Penjabat (Pj) Bupati Bandung Barat Arsan Latif mengatakan, penyesuaian NJOP terakhir kali dilakukan pada empat tahun lalu, yakni pada 2019. 

Oleh karenanya, kata dia, saat ini adalah waktu untuk menghitung kembali penyesuaian NJOP dengan mengikuti kondisi terbaru.

"NJOP di beberapa daerah tertentu dinilai sudah tidak sesuai dengan kondisi saat ini. Pasalnya, pemkab menetapkan NJOP terakhir pada 2019 lalu,” ujarnya. 

Hal tersebut dikatakan Arsan dalam Rapat Paripurna Penetapan dan Persetujuan Rapat Peraturan Daerah (Raperda) Pajak Daerah dan Retribusi Daerah menjadi sebuah Peraturan Daerah (Perda) yang digelar Dewan Perwakilan Rakyat Daerah (DPRD) Kabupaten Bandung Barat di Lembang, Kamis (16/11/2023).

Baca juga: Pj Bupati Bandung Barat Ingatkan ASN, Ikut Politik Kena Sanksi Pecat

Arsan mengatakan, pihaknya akan menaikan besaran NJOP PBB di beberapa daerah dalam waktu dekat sebagaimana ditetapkan dalam undang-undang (UU).

Selain untuk penyesuaian kondisi terkini, kenaikan NJOP juga dilakukan demi meningkatkan pendapatan asli daerah (PAD) dari sektor pajak.

Arsan menjelaskan, PBB menjadi satu dari sekian sumber PAD potensial yang bisa dimanfaatkan kembali untuk pembangunan daerah. 

“Pembangunan yang lebih adil dan merata di wilayah-wilayah bisa dilakukan jika PAD juga mendukung,” ujarnya dalam siaran pers, Jumat (17/11/2023).

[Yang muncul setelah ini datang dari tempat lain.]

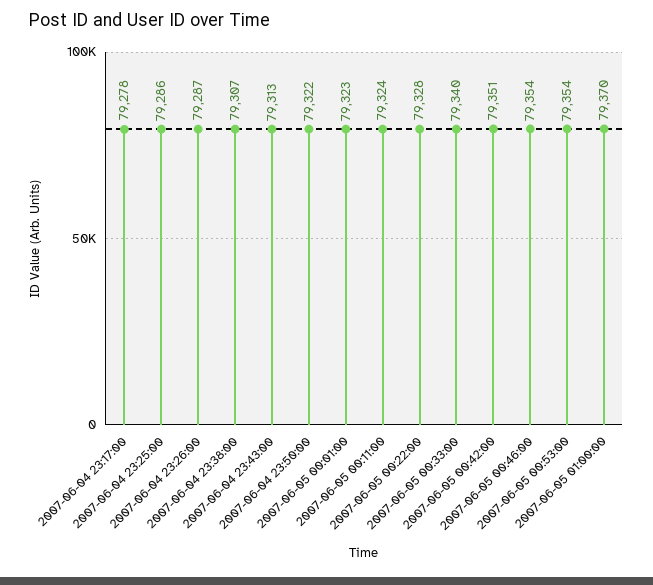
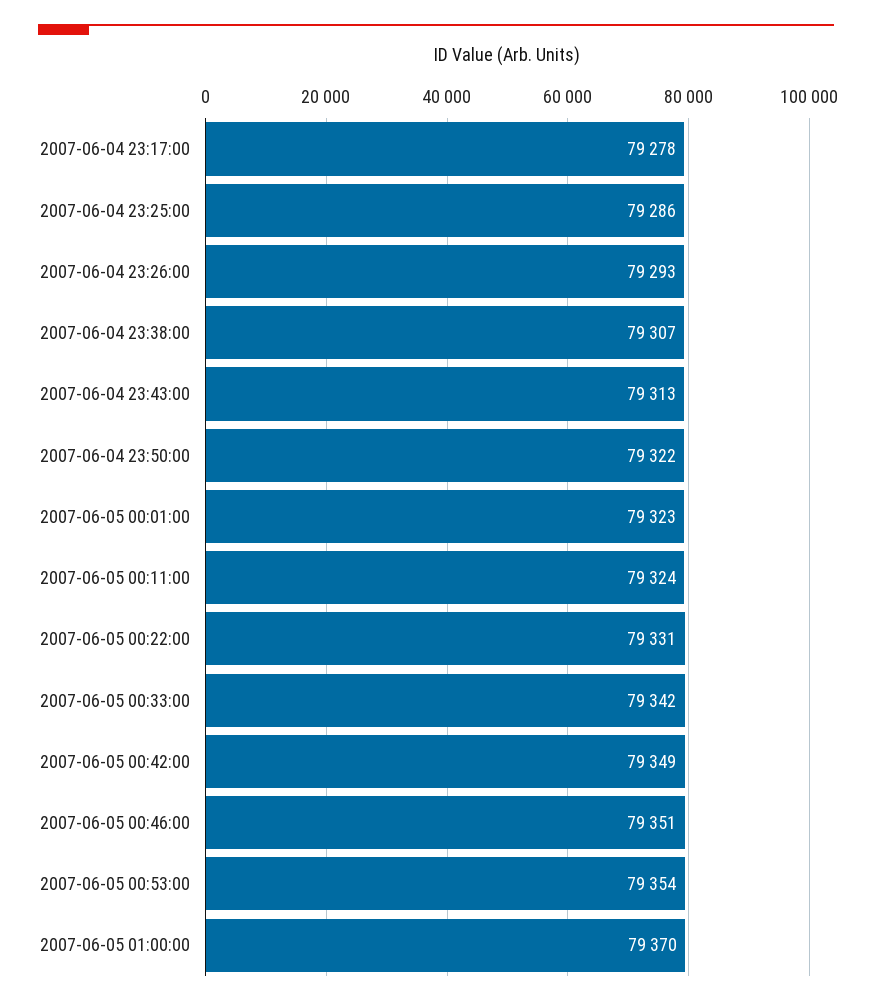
  {
    "2007-06-04 23:17:00": 79278,
    "2007-06-04 23:25:00": 79286,
-   "2007-06-04 23:26:00": 79287,
+   "2007-06-04 23:26:00": 79293,
    "2007-06-04 23:38:00": 79307,
    "2007-06-04 23:43:00": 79313,
    "2007-06-04 23:50:00": 79322,
    "2007-06-05 00:01:00": 79323,
    "2007-06-05 00:11:00": 79324,
-   "2007-06-05 00:22:00": 79328,
+   "2007-06-05 00:22:00": 79331,
-   "2007-06-05 00:33:00": 79340,
+   "2007-06-05 00:33:00": 79342,
-   "2007-06-05 00:42:00": 79351,
+   "2007-06-05 00:42:00": 79349,
-   "2007-06-05 00:46:00": 79354,
+   "2007-06-05 00:46:00": 79351,
    "2007-06-05 00:53:00": 79354,
    "2007-06-05 01:00:00": 79370
  }

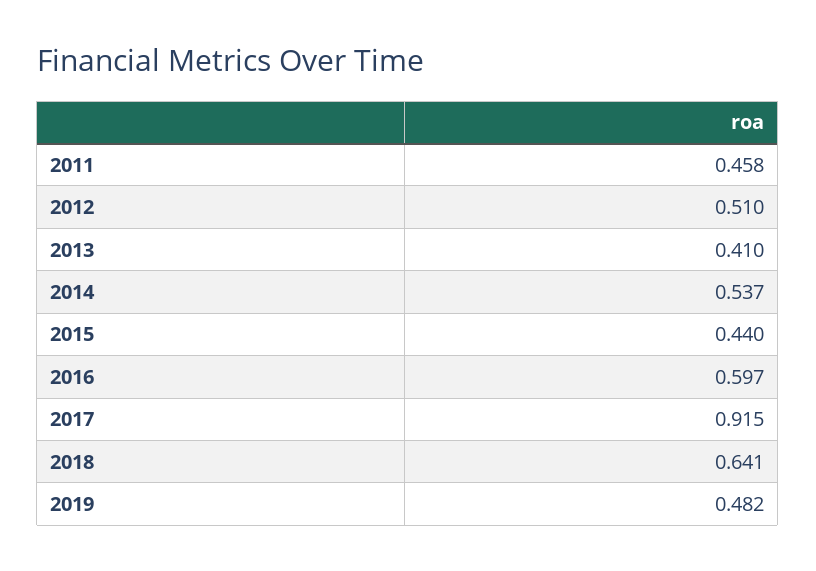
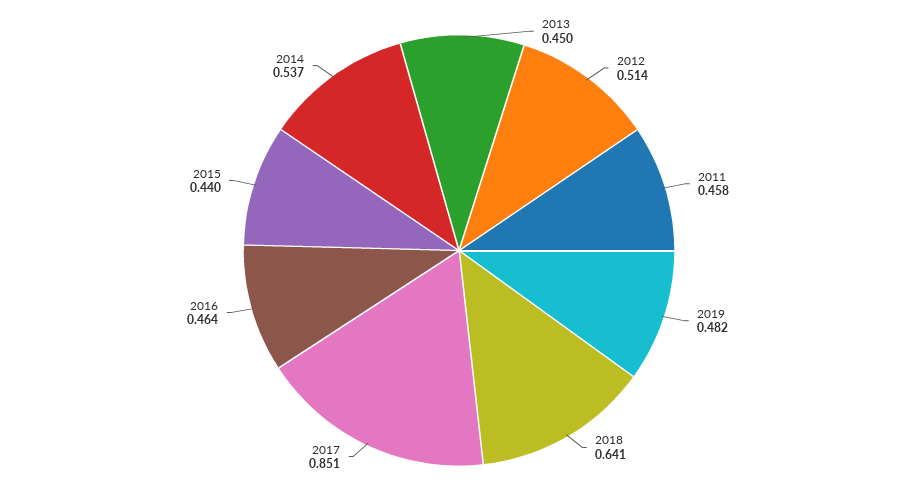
  {
    "2011": 0.458,
-   "2012": 0.51,
+   "2012": 0.514,
-   "2013": 0.41,
+   "2013": 0.45,
    "2014": 0.537,
    "2015": 0.44,
-   "2016": 0.597,
+   "2016": 0.464,
-   "2017": 0.915,
+   "2017": 0.851,
    "2018": 0.641,
    "2019": 0.482
  }

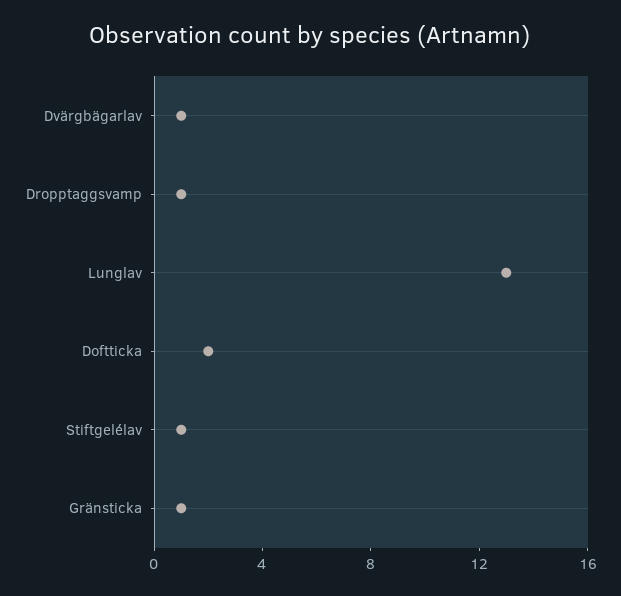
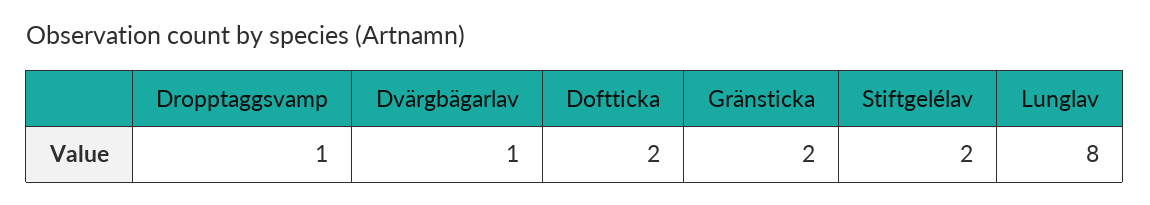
  {
    "Dvärgbägarlav": 1,
    "Dropptaggsvamp": 1,
-   "Lunglav": 13,
+   "Lunglav": 8,
    "Doftticka": 2,
-   "Stiftgelélav": 1,
+   "Stiftgelélav": 2,
-   "Gränsticka": 1
+   "Gränsticka": 2
  }

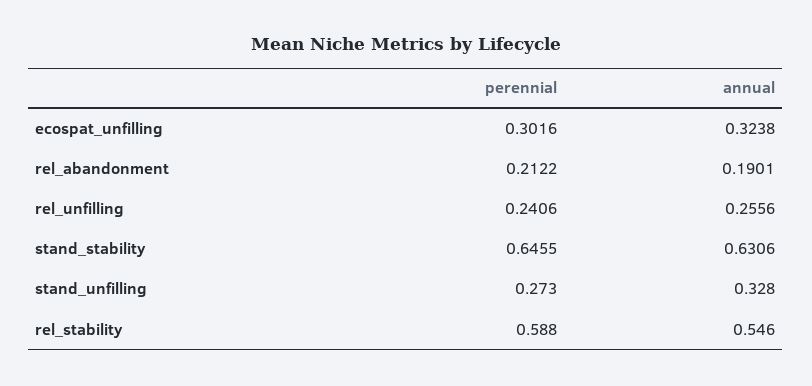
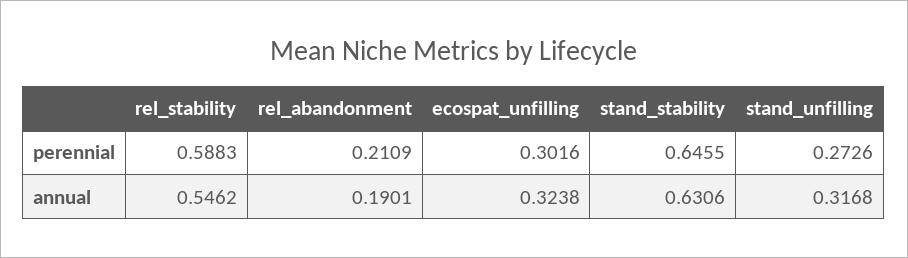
  {
    "perennial": {
      "ecospat_unfilling": 0.3016,
-     "rel_abandonment": 0.2122,
+     "rel_abandonment": 0.2109,
-     "rel_unfilling": 0.2406,
      "stand_stability": 0.6455,
      "stand_unfilling": 0.2726,
      "rel_stability": 0.5883
    },
    "annual": {
      "ecospat_unfilling": 0.3238,
      "rel_abandonment": 0.1901,
-     "rel_unfilling": 0.2556,
      "stand_stability": 0.6306,
-     "stand_unfilling": 0.328,
+     "stand_unfilling": 0.3168,
      "rel_stability": 0.5462
    }
  }

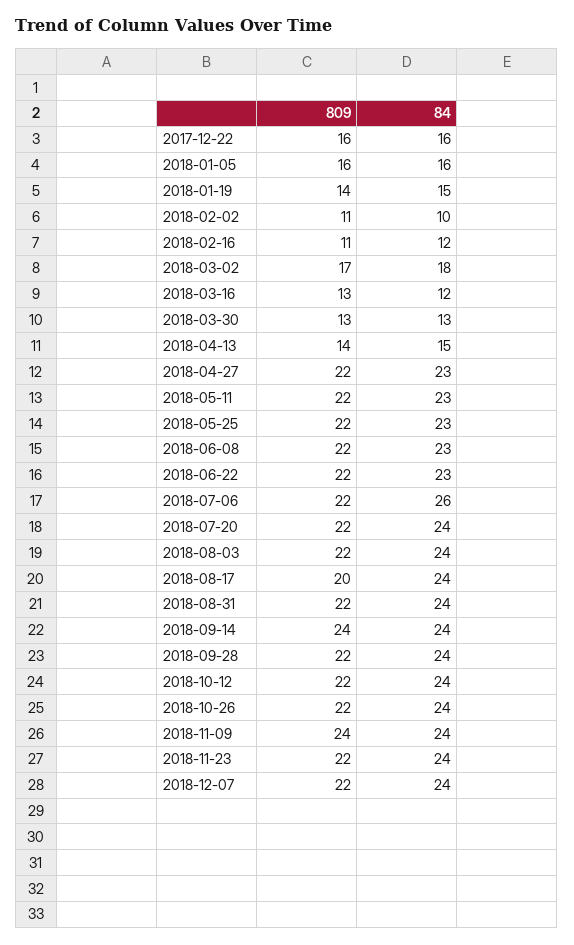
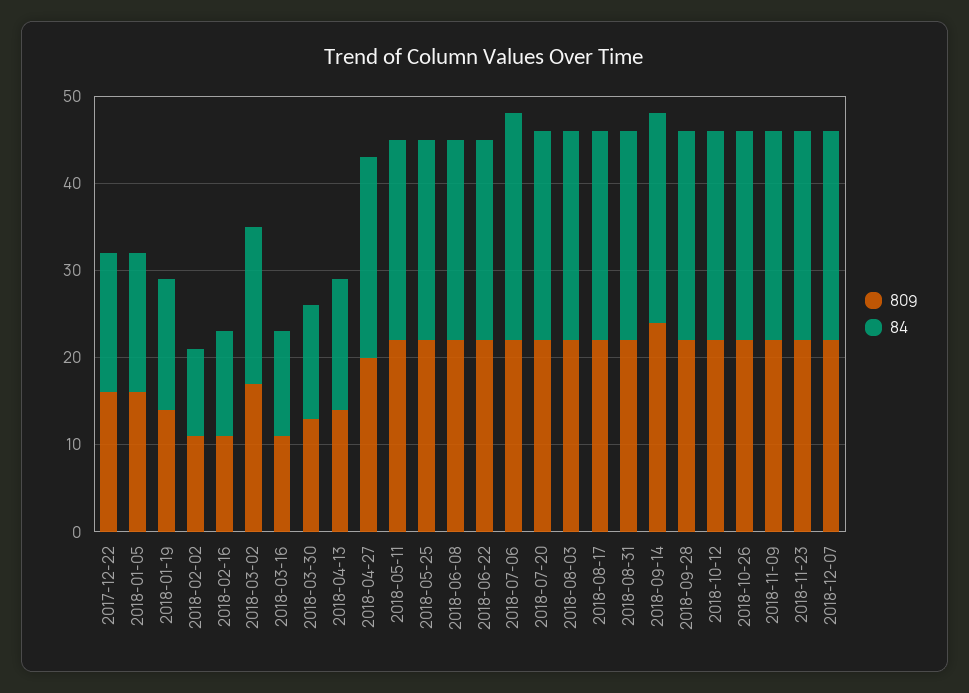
  {
    "809": {
      "2017-12-22": 16,
      "2018-01-05": 16,
      "2018-01-19": 14,
      "2018-02-02": 11,
      "2018-02-16": 11,
      "2018-03-02": 17,
-     "2018-03-16": 13,
+     "2018-03-16": 11,
      "2018-03-30": 13,
      "2018-04-13": 14,
-     "2018-04-27": 22,
+     "2018-04-27": 20,
      "2018-05-11": 22,
      "2018-05-25": 22,
      "2018-06-08": 22,
      "2018-06-22": 22,
      "2018-07-06": 22,
      "2018-07-20": 22,
      "2018-08-03": 22,
-     "2018-08-17": 20,
+     "2018-08-17": 22,
      "2018-08-31": 22,
      "2018-09-14": 24,
      "2018-09-28": 22,
      "2018-10-12": 22,
      "2018-10-26": 22,
-     "2018-11-09": 24,
+     "2018-11-09": 22,
      "2018-11-23": 22,
      "2018-12-07": 22
    },
    "84": {
      "2017-12-22": 16,
      "2018-01-05": 16,
      "2018-01-19": 15,
      "2018-02-02": 10,
      "2018-02-16": 12,
      "2018-03-02": 18,
      "2018-03-16": 12,
      "2018-03-30": 13,
      "2018-04-13": 15,
      "2018-04-27": 23,
      "2018-05-11": 23,
      "2018-05-25": 23,
      "2018-06-08": 23,
      "2018-06-22": 23,
      "2018-07-06": 26,
      "2018-07-20": 24,
      "2018-08-03": 24,
      "2018-08-17": 24,
      "2018-08-31": 24,
      "2018-09-14": 24,
      "2018-09-28": 24,
      "2018-10-12": 24,
      "2018-10-26": 24,
      "2018-11-09": 24,
      "2018-11-23": 24,
      "2018-12-07": 24
    }
  }

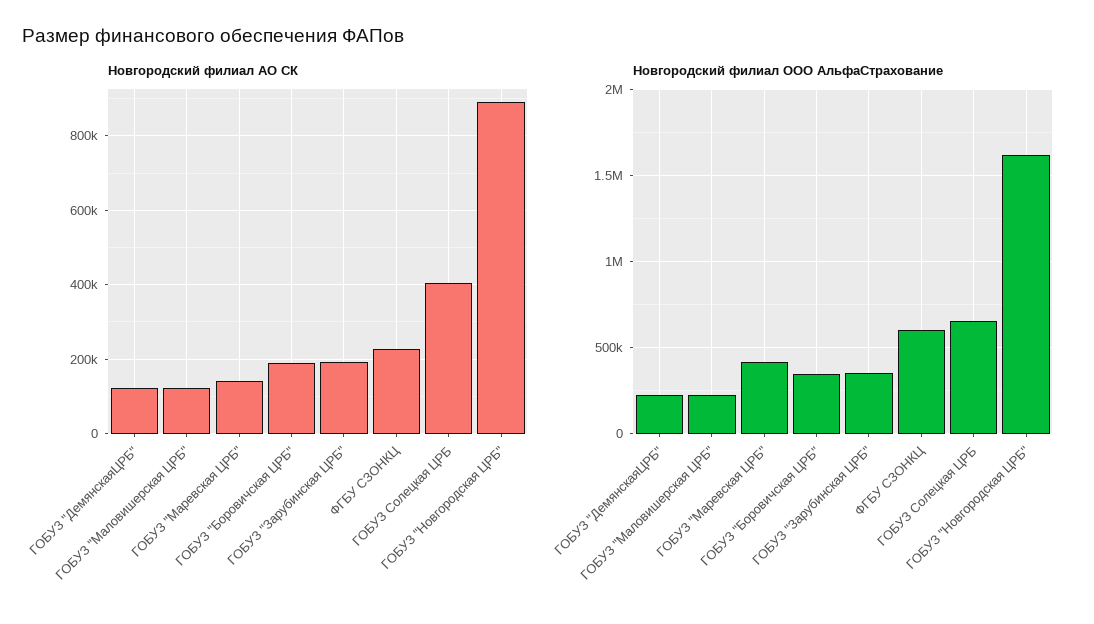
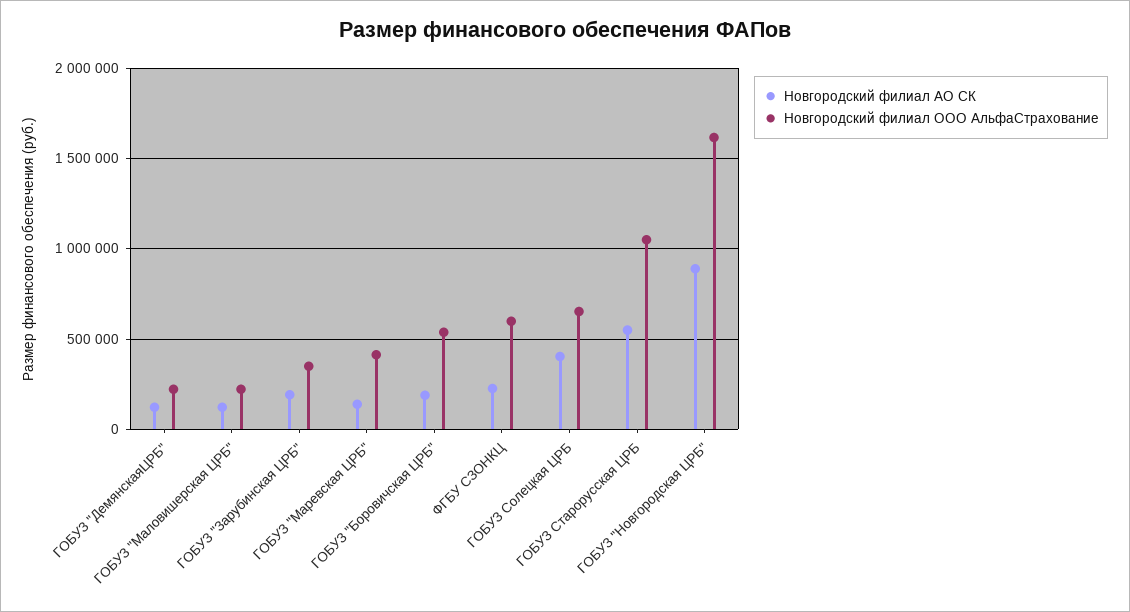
  {
    "Новгородский филиал АО СК": {
      "ГОБУЗ \"ДемянскаяЦРБ\"": 120000,
      "ГОБУЗ \"Маловишерская ЦРБ\"": 120000,
      "ГОБУЗ \"Маревская ЦРБ\"": 140000,
      "ГОБУЗ \"Боровичская ЦРБ\"": 180000,
      "ГОБУЗ \"Зарубинская ЦРБ\"": 200000,
      "ФГБУ СЗОНКЦ": 220000,
      "ГОБУЗ Солецкая ЦРБ": 400000,
-     "ГОБУЗ \"Новгородская ЦРБ\"": 880000
+     "ГОБУЗ \"Новгородская ЦРБ\"": 880000,
+     "ГОБУЗ Старорусская ЦРБ": 550000
    },
    "Новгородский филиал ООО АльфаСтрахование": {
      "ГОБУЗ \"ДемянскаяЦРБ\"": 200000,
      "ГОБУЗ \"Маловишерская ЦРБ\"": 200000,
      "ГОБУЗ \"Маревская ЦРБ\"": 400000,
-     "ГОБУЗ \"Боровичская ЦРБ\"": 350000,
+     "ГОБУЗ \"Боровичская ЦРБ\"": 550000,
      "ГОБУЗ \"Зарубинская ЦРБ\"": 350000,
      "ФГБУ СЗОНКЦ": 600000,
      "ГОБУЗ Солецкая ЦРБ": 650000,
-     "ГОБУЗ \"Новгородская ЦРБ\"": 1600000
+     "ГОБУЗ \"Новгородская ЦРБ\"": 1600000,
+     "ГОБУЗ Старорусская ЦРБ": 1050000
    }
  }

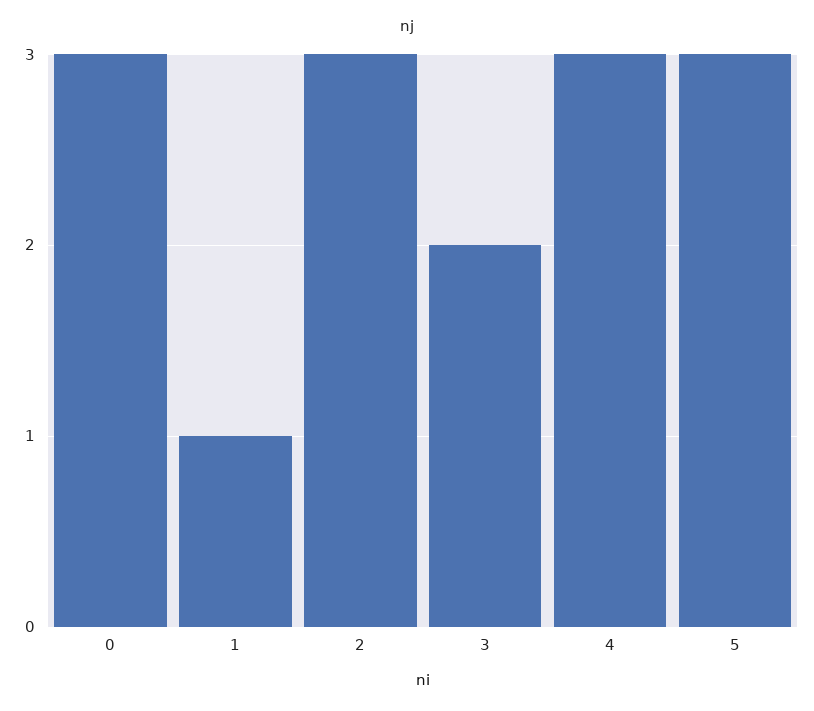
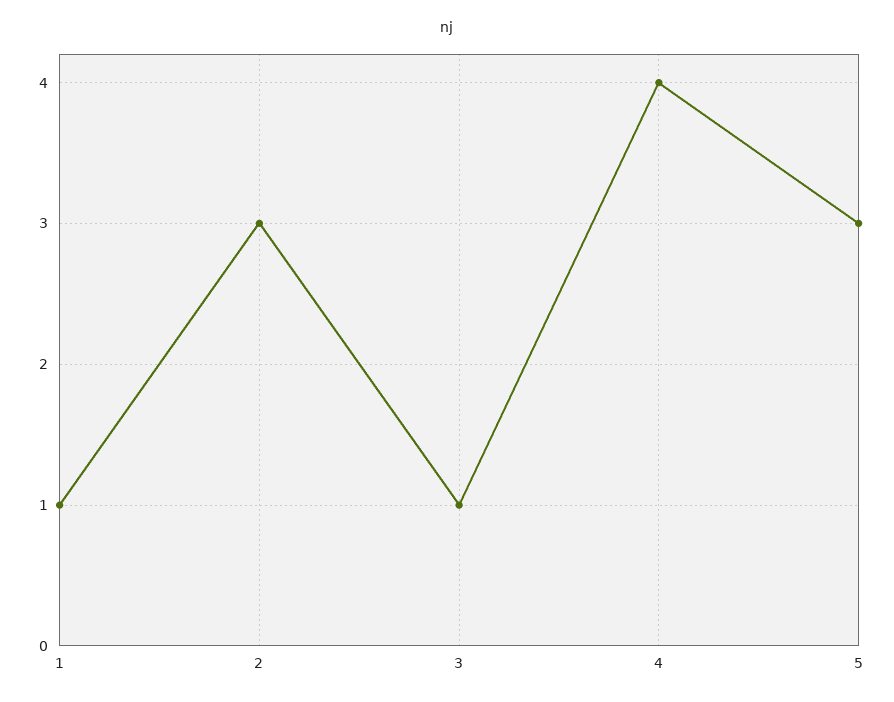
  {
-   "0": 3,
    "1": 1,
    "2": 3,
-   "3": 2,
+   "3": 1,
-   "4": 3,
+   "4": 4,
    "5": 3
  }

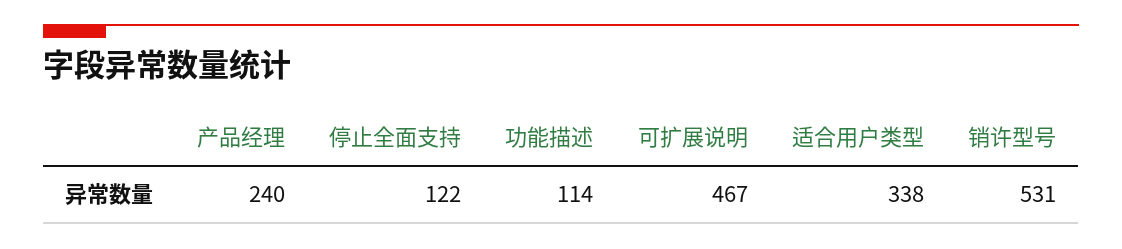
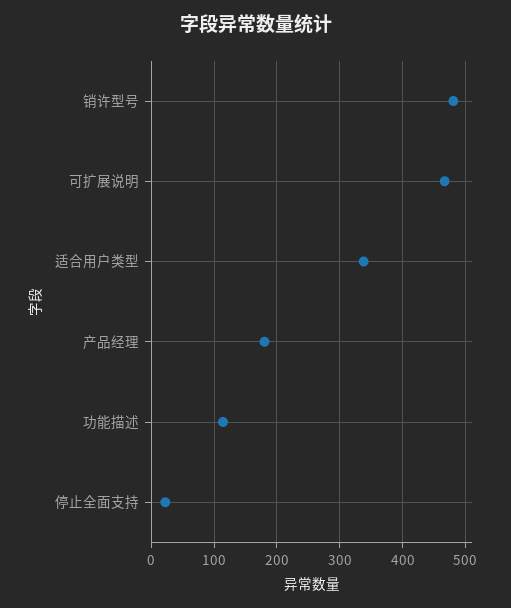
  {
-   "产品经理": 240,
+   "产品经理": 180,
-   "停止全面支持": 122,
+   "停止全面支持": 20,
    "功能描述": 114,
    "可扩展说明": 467,
    "适合用户类型": 338,
-   "销许型号": 531
+   "销许型号": 480
  }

Untuk itu, Arsan meminta Badan Pendapatan Daerah (Bapenda) segera menyusun dan mempersiapkan peraturan teknis (Pertek) dari Perda Pajak Daerah dan Retribusi Daerah tersebut yang disusun dalam sebuah Peraturan Bupati (Perbup) yang baru saja diketuk palu.

Baca juga: Tekan Inflasi, Pemkab Bandung Barat Alokasikan 100 Ton Beras Murah di 5 Titik Pasar 

"Saya mengimbau Bapenda untuk segera menyusun dan mempersiapkan Peraturan Bupati sebagai tindak lanjut Perda ini. Sehingga dapat segera melaksanakan peraturan terbaru terkait Pajak Daerah dan Retribusi Daerah pada awal 2024," papar Arsan.

Selain PBB, Arsan juga menjadikan Bea Perolehan Hak atas Tanah dan Bangunan (BPHTB) sebagai sumber PAD potensial lainnya. 

Setelah melakukan beberapa kali rapat dengan Badan Pendapatan Daerah (Bapenda), Pemkab Bandung Barat akan segera menetapkan sistem dan prosedur (sisdur) terkait pemungutan BPHTB.

Setelah proses pengajuan, Surat Pemberitahuan Pajak Daerah (SPTPD) di Bapenda paling lama setelah tiga hari pemeriksaan dapat direkomendasikan untuk dilakukan proses selanjutnya.

Baca juga: Jaga Ketertiban Lingkungan Tanpa Jam Kerja, Linmas Bandung Barat Akan Dapat Insentif pada 2024

"Dengan catatan ada satu dokumen tambahan pakta integritas apabila dikemudian hari ditemukan kesalahan atau kecurangan dalam harga transaksi maka akan dilakukan perbaikan dan penyesuaian," terangnya.